[EXERCISE]
Copy the listing line for line, starting with its first line and going on through the line that contains "Вспомогательный инструмент", including that line.

● ● ● ● ● ● ●

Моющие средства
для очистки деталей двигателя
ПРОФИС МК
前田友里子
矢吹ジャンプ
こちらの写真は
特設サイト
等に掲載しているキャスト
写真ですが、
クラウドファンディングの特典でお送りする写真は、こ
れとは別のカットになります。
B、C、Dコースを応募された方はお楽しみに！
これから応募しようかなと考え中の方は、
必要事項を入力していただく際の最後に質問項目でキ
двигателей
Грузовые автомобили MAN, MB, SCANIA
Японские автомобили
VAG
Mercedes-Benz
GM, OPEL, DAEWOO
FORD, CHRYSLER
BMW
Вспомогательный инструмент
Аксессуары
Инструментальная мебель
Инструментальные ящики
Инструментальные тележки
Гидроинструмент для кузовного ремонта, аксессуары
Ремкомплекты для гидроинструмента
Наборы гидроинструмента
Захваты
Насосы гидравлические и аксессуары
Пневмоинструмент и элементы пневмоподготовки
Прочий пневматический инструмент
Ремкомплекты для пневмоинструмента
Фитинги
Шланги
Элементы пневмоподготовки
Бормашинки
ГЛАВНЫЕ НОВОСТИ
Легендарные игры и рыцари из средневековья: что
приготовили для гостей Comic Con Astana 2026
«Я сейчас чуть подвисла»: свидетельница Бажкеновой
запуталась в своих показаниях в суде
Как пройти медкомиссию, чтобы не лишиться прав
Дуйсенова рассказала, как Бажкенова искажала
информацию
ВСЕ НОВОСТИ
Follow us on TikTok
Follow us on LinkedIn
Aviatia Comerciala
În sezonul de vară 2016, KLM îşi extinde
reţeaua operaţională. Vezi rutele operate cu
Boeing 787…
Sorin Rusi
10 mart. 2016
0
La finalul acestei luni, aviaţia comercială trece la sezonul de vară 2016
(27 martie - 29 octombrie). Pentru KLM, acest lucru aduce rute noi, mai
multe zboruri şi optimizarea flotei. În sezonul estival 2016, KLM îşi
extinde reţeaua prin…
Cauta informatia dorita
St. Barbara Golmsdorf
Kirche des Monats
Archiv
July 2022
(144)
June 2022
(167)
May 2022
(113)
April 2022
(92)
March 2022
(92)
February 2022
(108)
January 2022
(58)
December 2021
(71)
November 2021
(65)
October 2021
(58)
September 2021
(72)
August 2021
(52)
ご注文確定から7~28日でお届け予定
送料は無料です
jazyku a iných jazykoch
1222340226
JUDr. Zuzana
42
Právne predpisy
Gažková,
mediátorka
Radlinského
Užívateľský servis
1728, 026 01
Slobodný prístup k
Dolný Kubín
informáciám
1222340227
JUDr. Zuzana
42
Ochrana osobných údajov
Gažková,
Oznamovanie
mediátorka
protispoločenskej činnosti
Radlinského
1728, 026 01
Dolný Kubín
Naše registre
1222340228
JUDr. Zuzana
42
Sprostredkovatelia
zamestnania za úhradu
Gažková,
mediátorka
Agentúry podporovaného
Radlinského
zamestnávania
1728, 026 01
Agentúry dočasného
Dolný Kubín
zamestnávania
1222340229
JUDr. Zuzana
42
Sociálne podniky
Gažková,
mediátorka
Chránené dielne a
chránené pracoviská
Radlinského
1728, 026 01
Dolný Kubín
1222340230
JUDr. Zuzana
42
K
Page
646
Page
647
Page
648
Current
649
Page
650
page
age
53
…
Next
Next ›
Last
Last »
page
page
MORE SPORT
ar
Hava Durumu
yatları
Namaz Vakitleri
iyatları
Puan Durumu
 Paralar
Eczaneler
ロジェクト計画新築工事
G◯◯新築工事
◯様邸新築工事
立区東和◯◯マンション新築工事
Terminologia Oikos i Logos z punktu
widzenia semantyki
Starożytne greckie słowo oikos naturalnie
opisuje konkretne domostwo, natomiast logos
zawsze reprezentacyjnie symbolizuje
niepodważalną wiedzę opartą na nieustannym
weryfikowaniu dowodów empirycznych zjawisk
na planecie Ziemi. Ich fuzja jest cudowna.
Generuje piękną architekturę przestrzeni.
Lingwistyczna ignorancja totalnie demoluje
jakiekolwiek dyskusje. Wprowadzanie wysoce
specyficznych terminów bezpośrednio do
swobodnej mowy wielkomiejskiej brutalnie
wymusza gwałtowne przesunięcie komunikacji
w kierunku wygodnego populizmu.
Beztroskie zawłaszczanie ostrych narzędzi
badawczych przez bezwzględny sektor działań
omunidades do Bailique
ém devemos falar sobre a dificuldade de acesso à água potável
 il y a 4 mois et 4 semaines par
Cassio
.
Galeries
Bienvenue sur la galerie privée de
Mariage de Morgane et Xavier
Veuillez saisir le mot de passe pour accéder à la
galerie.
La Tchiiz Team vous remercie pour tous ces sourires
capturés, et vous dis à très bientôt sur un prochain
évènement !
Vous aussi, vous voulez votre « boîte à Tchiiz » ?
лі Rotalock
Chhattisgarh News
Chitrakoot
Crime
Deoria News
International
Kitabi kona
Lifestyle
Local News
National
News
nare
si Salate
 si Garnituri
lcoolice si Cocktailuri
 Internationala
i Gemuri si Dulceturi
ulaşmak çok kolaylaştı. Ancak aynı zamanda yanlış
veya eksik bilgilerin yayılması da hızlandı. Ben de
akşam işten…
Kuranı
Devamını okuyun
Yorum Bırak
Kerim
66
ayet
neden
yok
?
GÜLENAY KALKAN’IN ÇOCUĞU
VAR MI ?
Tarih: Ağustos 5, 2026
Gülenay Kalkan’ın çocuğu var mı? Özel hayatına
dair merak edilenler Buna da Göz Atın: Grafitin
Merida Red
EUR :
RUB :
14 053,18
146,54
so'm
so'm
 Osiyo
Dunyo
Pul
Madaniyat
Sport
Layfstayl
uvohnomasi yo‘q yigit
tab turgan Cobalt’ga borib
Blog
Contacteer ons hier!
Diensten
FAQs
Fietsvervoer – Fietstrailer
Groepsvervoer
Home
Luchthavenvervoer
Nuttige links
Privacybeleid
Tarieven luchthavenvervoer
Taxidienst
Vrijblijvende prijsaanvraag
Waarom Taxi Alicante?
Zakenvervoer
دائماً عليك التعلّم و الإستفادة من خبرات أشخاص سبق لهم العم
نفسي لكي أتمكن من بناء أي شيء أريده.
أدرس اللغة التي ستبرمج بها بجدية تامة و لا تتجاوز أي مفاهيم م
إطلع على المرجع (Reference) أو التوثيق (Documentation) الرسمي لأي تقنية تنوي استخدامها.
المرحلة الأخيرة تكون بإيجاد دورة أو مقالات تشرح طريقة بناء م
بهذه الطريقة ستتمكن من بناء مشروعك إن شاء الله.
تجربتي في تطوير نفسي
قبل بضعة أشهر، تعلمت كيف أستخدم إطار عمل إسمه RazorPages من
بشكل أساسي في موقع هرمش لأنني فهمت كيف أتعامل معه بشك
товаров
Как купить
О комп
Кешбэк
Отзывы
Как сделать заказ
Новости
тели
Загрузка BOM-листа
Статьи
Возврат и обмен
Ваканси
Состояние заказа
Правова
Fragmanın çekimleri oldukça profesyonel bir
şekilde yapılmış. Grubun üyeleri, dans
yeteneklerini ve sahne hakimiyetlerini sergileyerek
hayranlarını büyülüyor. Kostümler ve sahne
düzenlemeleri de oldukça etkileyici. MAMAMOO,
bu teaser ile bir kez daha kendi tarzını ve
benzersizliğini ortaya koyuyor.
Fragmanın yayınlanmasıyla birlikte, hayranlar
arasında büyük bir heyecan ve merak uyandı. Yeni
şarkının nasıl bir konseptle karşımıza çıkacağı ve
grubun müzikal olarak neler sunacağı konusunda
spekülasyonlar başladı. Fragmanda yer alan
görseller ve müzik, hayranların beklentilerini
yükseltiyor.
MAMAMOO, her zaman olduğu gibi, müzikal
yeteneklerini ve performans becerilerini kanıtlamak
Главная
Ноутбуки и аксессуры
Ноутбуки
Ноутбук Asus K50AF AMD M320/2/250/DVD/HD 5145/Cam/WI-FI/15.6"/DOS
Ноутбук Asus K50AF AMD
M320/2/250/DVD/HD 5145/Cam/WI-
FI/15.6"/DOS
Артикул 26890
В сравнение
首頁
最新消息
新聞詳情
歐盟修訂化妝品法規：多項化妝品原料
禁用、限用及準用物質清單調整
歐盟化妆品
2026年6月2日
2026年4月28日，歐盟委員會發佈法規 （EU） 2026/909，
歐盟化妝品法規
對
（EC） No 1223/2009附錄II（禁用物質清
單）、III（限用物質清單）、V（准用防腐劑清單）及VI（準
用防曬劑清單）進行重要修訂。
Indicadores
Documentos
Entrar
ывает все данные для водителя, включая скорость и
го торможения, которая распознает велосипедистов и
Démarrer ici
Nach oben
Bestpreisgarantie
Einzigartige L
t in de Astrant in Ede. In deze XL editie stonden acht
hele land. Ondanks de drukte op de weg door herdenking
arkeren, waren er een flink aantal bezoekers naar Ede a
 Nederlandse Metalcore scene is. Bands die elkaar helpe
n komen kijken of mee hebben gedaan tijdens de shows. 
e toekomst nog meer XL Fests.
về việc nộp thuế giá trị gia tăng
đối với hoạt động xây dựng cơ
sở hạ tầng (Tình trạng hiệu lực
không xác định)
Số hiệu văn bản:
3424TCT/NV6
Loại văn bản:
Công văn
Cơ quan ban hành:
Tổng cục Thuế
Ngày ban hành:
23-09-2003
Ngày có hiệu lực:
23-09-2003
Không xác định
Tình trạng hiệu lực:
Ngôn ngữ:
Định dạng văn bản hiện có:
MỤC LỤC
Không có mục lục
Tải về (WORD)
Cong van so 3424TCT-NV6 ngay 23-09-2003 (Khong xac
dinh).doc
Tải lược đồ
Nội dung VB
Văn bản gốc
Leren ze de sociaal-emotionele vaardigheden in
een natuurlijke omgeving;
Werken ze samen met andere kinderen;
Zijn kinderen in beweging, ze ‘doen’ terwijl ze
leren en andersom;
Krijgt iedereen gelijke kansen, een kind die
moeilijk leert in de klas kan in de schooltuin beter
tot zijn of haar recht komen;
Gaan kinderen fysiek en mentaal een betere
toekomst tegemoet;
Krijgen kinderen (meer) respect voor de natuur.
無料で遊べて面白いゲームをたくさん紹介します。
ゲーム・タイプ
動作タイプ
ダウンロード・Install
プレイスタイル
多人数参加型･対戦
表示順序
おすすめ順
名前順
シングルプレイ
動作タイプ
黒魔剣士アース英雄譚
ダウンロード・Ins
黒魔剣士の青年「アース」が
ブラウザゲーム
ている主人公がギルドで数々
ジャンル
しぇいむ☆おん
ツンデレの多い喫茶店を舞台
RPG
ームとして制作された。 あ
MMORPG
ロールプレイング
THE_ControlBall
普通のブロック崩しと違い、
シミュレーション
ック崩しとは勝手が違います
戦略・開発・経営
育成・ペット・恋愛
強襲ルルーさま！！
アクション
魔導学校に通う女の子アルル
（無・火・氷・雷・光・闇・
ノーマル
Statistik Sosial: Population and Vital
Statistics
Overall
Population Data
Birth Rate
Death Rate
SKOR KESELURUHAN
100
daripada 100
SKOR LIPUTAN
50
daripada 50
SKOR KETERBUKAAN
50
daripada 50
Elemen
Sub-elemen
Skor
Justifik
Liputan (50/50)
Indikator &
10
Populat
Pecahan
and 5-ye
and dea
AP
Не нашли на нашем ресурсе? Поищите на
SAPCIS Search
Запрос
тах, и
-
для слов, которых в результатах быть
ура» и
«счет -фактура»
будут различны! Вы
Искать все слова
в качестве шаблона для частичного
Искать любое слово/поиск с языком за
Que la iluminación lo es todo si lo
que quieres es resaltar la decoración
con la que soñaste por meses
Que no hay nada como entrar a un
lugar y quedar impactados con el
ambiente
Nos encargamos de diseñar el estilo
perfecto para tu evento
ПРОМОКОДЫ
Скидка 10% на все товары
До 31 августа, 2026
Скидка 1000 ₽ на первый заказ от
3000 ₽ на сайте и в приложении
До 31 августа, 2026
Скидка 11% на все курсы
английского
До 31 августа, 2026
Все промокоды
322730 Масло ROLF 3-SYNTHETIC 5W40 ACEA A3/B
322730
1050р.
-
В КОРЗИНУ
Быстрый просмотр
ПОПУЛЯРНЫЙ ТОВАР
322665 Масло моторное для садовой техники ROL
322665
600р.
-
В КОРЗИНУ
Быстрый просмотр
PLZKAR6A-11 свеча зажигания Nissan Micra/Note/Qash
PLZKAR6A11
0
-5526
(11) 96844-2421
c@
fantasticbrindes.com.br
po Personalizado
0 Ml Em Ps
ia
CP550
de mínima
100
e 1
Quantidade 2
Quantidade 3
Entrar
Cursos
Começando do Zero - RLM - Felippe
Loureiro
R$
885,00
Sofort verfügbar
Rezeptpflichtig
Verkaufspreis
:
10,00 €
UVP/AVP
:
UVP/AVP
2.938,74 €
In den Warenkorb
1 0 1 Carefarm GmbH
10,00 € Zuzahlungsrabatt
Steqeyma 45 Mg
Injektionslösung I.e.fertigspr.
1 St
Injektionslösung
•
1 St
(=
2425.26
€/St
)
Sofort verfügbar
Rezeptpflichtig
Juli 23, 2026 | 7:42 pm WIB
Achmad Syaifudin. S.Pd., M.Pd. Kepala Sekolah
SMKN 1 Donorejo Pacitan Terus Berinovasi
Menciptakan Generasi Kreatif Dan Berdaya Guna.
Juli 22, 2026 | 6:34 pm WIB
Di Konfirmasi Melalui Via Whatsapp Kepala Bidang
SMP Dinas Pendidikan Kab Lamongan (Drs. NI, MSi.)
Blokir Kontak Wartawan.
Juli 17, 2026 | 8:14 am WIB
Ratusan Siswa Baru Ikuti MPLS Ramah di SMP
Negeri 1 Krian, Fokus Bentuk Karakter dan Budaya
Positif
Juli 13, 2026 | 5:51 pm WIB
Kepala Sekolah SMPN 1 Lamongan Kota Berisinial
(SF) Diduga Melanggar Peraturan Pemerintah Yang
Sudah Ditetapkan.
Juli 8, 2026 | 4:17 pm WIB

● ● ● ● ● ● ●

[RESPONSE TO THIS TASK]
Моющие средства
для очистки деталей двигателя
ПРОФИС МК
前田友里子
矢吹ジャンプ
こちらの写真は
特設サイト
等に掲載しているキャスト
写真ですが、
クラウドファンディングの特典でお送りする写真は、こ
れとは別のカットになります。
B、C、Dコースを応募された方はお楽しみに！
これから応募しようかなと考え中の方は、
必要事項を入力していただく際の最後に質問項目でキ
двигателей
Грузовые автомобили MAN, MB, SCANIA
Японские автомобили
VAG
Mercedes-Benz
GM, OPEL, DAEWOO
FORD, CHRYSLER
BMW
Вспомогательный инструмент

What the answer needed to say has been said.